_Text passage:_
BEGIN

8. Fleet Foxes – Crack-Up
Folk-rock pioneers Fleet Foxes have grown more complex with each studio album, with Crack-Up, the band’s third in nearly a decade, their most artistic and creative yet. Being branded as “progressive folk” by many publications, their sound has grown far from the simple, acoustic tracks from their self-titled debut, offering long, spacious songs, shifting tempos, vast instrumentation and experimental ideas throughout Crack-Up’s hour-long runtime.
Yet despite the more ambitious compositions, the same familiar aspects remain. Pecknold’s golden voice is backed by gorgeous harmonies. Simple, spacious drumming leaves space for instrumentation to build. The lyrics feel timeless, using storytelling and evoking natural environments in which they’re set.
Crack-Up is a genuine work of art, a conscious and masterful next step for a band that refuses to fall victim to a folk-rock world nearly taken over by bands like Mumford & Sons or Lumineers. In fact, it could well be a next step for that scene as a whole, led by the same Seattle musicians that started it nine years prior.
9. Thundercat – Drunk
Bassist, songwriter and producer Thundercat likely wins the award for the most enjoyably unique album of 2017. A combination of funk, R&B and jazz fusion that uses modern techniques of electronics and hip-hop, Thundercat flies through 23 songs in 51 minutes. Ideas come and go with a second’s notice, tied together primarily by lightning-fast virtuoso bass lines and layers of keyboards and synths, much of the record’s consistency come from the songwriter’s consistent weirdness.
He sings about drugs and alcohol, his cat, technology, anime, videogames, politics and, above all else, mortality. Basically, he seems to write about whatever he’s thinking about, offering an honest set of short songs that balance humor with darkness. Meanwhile, an array of guests ranging from Michael McDonald and Kenny Loggins to Kendrick Lamar and Pharrell show up throughout, adding to the dizzying speed the record moves at. Original, ambitious and thoroughly entertaining, Drunk is a huge step forward for Thundercat.

END

_Task 1:_ Name every guest musician the album reviews say appears on Thundercat's Drunk.
_Task 2:_ Carry on the album reviews from the point where they stop.
The material that comes next is taken from a separate source.

_Stored data entries:_
BEGIN

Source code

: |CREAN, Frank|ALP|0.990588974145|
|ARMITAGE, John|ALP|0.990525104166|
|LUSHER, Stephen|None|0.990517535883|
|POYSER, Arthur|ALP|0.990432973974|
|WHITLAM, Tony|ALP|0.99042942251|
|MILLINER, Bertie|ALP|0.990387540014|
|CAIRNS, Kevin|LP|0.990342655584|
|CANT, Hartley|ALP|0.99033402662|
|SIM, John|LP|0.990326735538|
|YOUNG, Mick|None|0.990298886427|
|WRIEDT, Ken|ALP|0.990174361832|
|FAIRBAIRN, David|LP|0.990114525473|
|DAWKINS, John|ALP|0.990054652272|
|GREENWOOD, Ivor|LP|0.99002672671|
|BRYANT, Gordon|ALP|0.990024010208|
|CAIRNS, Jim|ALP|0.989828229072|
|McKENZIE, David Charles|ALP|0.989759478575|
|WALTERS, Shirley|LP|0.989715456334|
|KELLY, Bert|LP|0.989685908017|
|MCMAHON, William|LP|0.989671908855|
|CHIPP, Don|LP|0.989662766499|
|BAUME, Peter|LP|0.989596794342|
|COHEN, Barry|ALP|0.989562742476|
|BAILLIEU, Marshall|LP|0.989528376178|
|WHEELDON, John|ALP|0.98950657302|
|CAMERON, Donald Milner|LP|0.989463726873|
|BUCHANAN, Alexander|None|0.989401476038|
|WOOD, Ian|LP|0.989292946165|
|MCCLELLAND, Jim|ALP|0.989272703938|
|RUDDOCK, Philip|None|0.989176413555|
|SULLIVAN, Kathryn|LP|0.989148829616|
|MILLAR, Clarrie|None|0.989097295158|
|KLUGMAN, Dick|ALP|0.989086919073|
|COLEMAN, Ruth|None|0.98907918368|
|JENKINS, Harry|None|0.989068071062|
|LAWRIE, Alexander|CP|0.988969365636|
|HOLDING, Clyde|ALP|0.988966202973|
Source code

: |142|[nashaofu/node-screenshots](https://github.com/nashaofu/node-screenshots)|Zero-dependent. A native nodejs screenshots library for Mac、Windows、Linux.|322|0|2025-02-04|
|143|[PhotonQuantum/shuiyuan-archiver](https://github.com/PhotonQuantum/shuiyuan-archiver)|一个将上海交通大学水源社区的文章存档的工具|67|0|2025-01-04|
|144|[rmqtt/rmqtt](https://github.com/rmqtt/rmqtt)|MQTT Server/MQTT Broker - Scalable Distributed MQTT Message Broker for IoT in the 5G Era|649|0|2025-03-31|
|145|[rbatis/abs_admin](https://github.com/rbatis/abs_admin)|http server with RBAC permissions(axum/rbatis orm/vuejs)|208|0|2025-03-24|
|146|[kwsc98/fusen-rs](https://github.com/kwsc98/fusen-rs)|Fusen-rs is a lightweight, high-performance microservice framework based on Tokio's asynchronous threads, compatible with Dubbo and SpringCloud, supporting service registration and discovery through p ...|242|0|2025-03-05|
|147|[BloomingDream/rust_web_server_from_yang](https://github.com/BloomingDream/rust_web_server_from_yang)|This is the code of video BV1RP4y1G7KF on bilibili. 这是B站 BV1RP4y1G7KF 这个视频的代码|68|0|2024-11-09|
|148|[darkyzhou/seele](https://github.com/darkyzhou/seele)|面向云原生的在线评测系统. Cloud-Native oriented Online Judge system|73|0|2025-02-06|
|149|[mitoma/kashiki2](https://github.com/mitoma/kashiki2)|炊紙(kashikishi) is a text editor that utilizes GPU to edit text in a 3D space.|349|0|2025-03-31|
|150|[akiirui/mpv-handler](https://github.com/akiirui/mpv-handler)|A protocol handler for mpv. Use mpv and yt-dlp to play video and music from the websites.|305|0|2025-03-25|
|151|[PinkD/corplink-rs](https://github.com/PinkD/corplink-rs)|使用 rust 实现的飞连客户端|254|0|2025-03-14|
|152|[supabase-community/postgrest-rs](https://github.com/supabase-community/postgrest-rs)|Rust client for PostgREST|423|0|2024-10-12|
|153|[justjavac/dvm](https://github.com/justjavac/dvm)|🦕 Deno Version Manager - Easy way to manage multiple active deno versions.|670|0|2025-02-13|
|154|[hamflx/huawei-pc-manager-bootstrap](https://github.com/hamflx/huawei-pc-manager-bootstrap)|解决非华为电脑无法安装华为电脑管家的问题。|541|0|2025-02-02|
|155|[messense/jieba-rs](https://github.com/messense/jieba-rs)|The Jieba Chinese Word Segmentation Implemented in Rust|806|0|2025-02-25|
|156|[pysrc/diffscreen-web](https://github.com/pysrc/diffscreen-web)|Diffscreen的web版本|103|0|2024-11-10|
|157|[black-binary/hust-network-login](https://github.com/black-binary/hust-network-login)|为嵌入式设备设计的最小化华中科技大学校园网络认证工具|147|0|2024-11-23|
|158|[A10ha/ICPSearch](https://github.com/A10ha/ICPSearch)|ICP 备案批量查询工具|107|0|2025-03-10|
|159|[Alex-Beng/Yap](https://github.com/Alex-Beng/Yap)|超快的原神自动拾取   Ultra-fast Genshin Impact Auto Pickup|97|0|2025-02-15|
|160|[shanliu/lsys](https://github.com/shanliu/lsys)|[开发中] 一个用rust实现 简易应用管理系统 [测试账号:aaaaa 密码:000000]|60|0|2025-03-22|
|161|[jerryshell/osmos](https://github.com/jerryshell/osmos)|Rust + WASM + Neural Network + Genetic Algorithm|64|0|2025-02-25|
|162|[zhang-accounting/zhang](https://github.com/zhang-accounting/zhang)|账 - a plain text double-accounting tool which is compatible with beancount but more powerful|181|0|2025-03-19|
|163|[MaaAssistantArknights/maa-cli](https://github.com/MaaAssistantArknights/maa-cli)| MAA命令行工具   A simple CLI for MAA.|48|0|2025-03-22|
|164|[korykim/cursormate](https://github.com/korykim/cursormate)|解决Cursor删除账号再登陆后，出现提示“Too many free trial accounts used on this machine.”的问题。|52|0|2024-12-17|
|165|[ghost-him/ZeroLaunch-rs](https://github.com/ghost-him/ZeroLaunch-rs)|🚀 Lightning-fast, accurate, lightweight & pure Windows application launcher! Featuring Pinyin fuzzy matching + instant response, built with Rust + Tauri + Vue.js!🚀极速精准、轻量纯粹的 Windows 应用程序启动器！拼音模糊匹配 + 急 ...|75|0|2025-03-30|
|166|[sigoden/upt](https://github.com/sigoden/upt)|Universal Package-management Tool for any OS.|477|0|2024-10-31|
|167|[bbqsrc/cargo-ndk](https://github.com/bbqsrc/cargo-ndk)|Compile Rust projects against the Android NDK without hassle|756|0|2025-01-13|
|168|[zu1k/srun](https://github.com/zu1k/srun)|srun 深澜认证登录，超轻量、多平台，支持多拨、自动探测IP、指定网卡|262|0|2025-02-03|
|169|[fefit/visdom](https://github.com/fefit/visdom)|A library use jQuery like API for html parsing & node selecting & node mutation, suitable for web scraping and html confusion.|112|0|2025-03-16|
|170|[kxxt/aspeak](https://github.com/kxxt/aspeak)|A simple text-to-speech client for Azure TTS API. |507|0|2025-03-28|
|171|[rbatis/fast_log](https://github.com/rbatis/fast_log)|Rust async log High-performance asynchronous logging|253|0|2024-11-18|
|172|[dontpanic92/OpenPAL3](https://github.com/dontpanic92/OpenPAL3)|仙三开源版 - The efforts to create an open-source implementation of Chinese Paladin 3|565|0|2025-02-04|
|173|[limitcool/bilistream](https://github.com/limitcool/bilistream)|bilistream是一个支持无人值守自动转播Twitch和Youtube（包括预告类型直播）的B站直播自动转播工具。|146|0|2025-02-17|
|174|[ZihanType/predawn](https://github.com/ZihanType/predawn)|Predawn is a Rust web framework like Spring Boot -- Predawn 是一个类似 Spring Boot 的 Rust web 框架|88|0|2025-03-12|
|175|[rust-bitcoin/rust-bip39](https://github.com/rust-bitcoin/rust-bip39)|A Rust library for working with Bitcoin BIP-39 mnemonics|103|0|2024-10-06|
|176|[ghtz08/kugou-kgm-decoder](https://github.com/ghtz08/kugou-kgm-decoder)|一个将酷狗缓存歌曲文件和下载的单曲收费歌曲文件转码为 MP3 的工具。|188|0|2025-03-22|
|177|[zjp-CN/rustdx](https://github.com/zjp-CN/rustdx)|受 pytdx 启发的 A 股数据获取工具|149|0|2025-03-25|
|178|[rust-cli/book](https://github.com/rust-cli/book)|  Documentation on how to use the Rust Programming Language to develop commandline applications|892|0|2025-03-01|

END

_Answer area 1:_ Michael McDonald, Kenny Loggins, Kendrick Lamar, Pharrell

_Answer area 2:_
10. Future Islands – The Far Field
Future Islands have built their five-record discography on a foundation of new wave music, synthesizers and driving bass lines giving each record nostalgic, early 80s feel while Samuel Herring’s distinctive, impassioned vocals took the band to new heights. The Far Field continues the band’s evolution, standing as their most cohesive and creative record to date.
Using the four-piece format, the band uses lively bass lines and upbeat drumming to give songs a danceable feel, while layers of distorted, effects-drenched guitars and keyboards maintain a slower, atmospheric tone beneath Herring’s vocals. The compositions themselves seem more fundamentally rooted than past works, walking the thin line between playing it safe and taking risks, leading to an accessible yet strange sounding whole that no other band in today’s scene could capture.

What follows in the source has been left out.